[SOURCE RECORDS Boundary: Start]

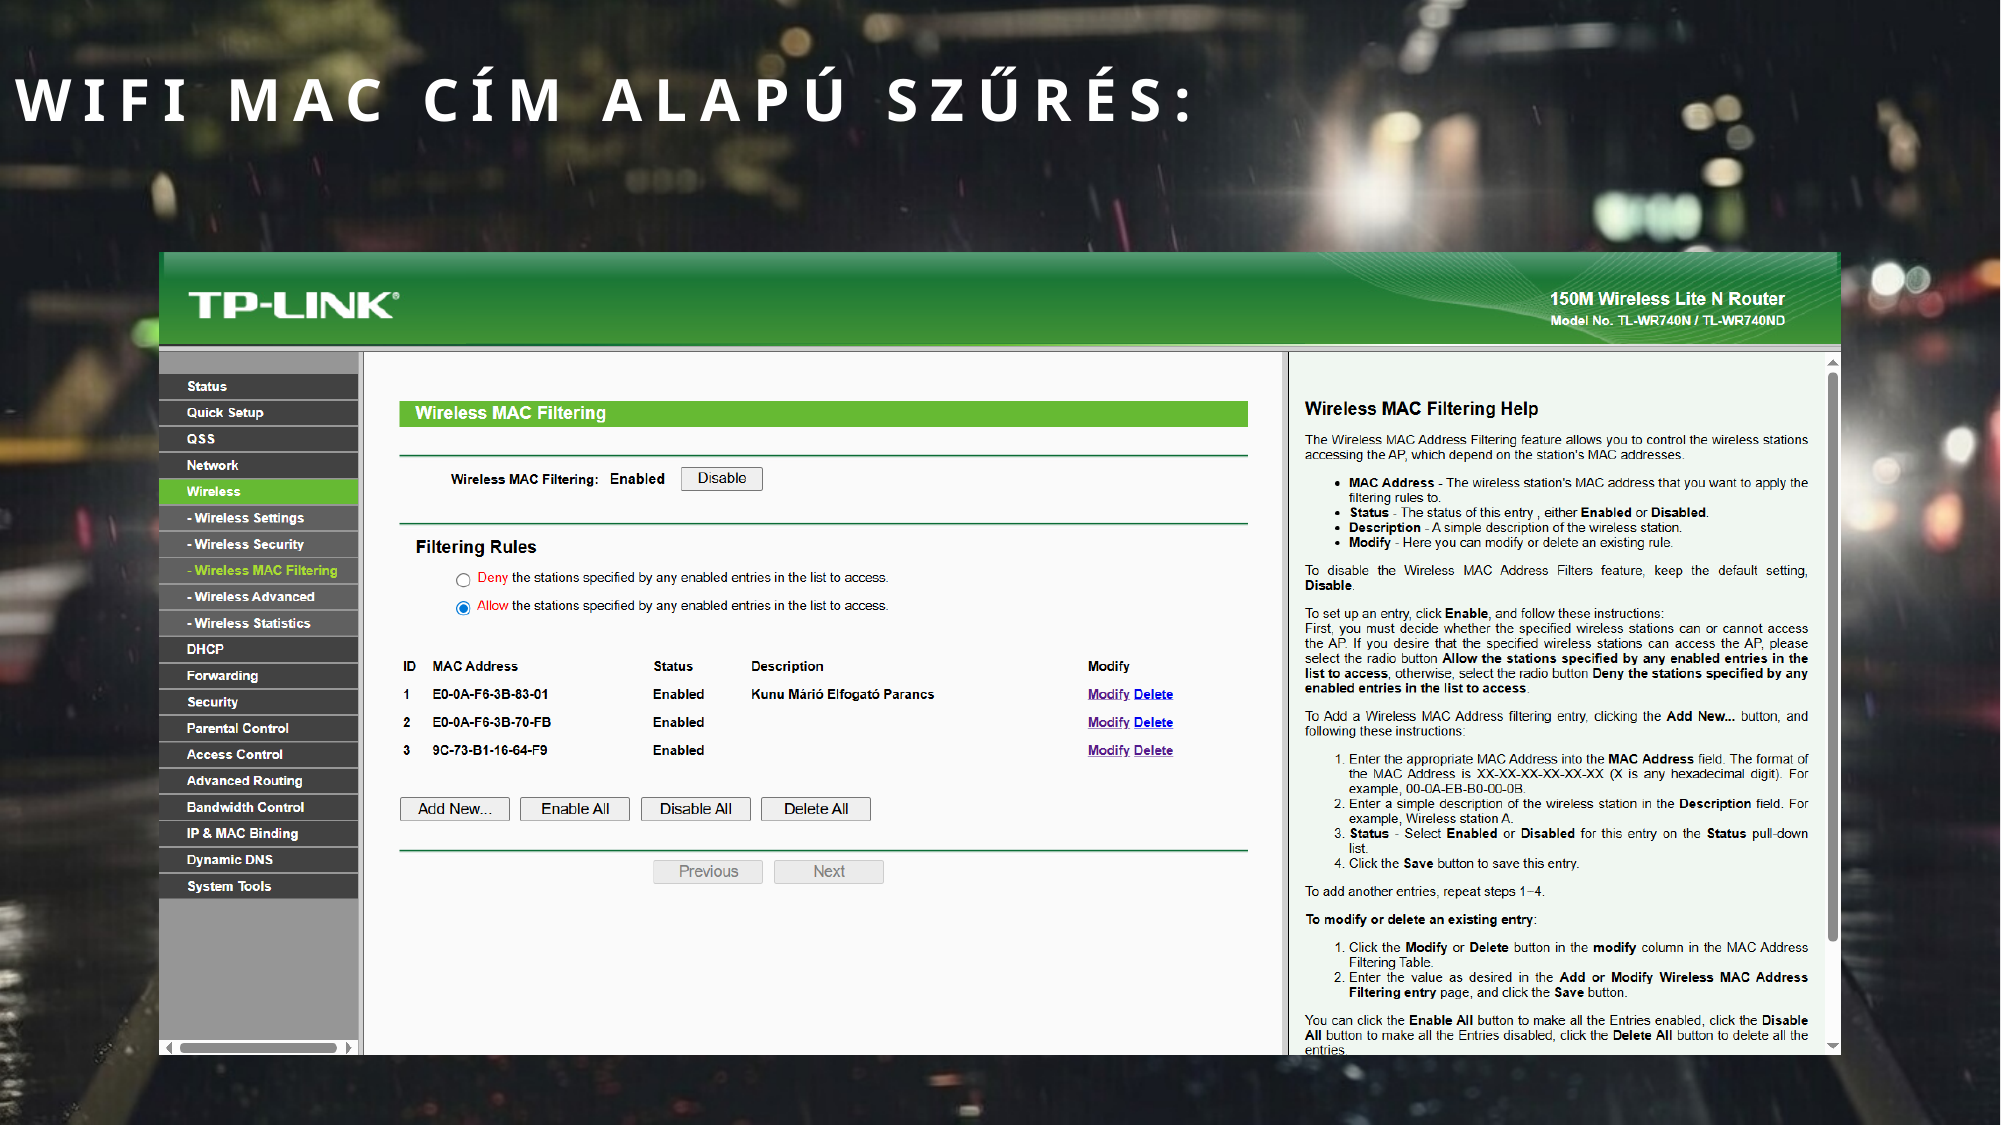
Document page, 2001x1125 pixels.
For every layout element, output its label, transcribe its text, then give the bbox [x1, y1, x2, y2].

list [159, 252, 1841, 1055]
title WIFI MAC Cím alapú szűrés: [0, 0, 1516, 141]
picture [0, 0, 2001, 1125]
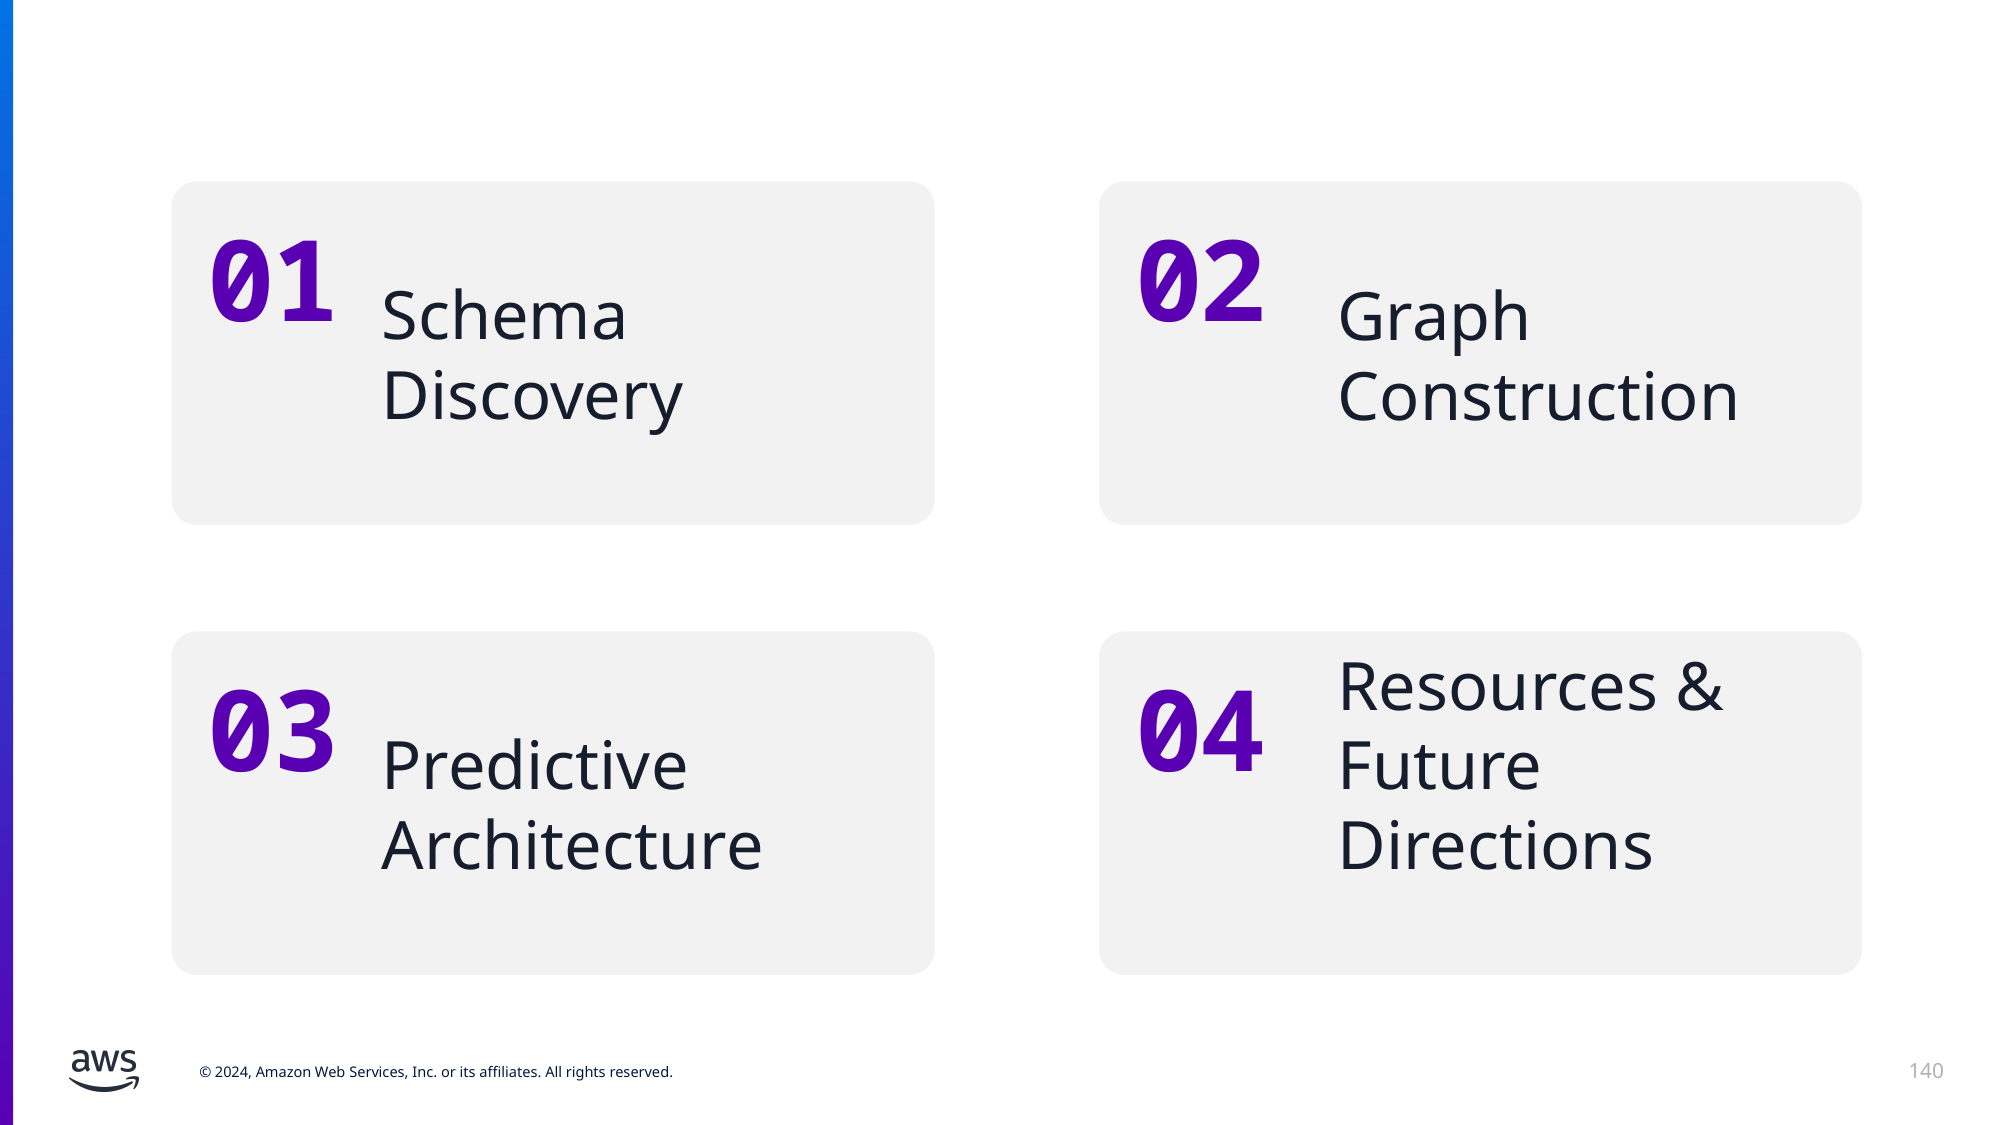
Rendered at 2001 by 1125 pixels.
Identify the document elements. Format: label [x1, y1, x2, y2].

[SOURCE RECORDS Boundary: End]

__WORK TO BE COMPLETED__. Give back an exact repeat of the lines from the top of the data through the line that holds "Rendered at 2001 by 1125 pixels.", both included, and omit pictures.

__RESULT OF THIS TASK__.
Document page, 2001x1125 pixels.
For every layout element, output its label, transcribe its text, then give the bbox [x1, y1, x2, y2].

list [159, 252, 1841, 1055]
title WIFI MAC Cím alapú szűrés: [0, 0, 1516, 141]
picture [0, 0, 2001, 1125]
Rendered at 2001 by 1125 pixels.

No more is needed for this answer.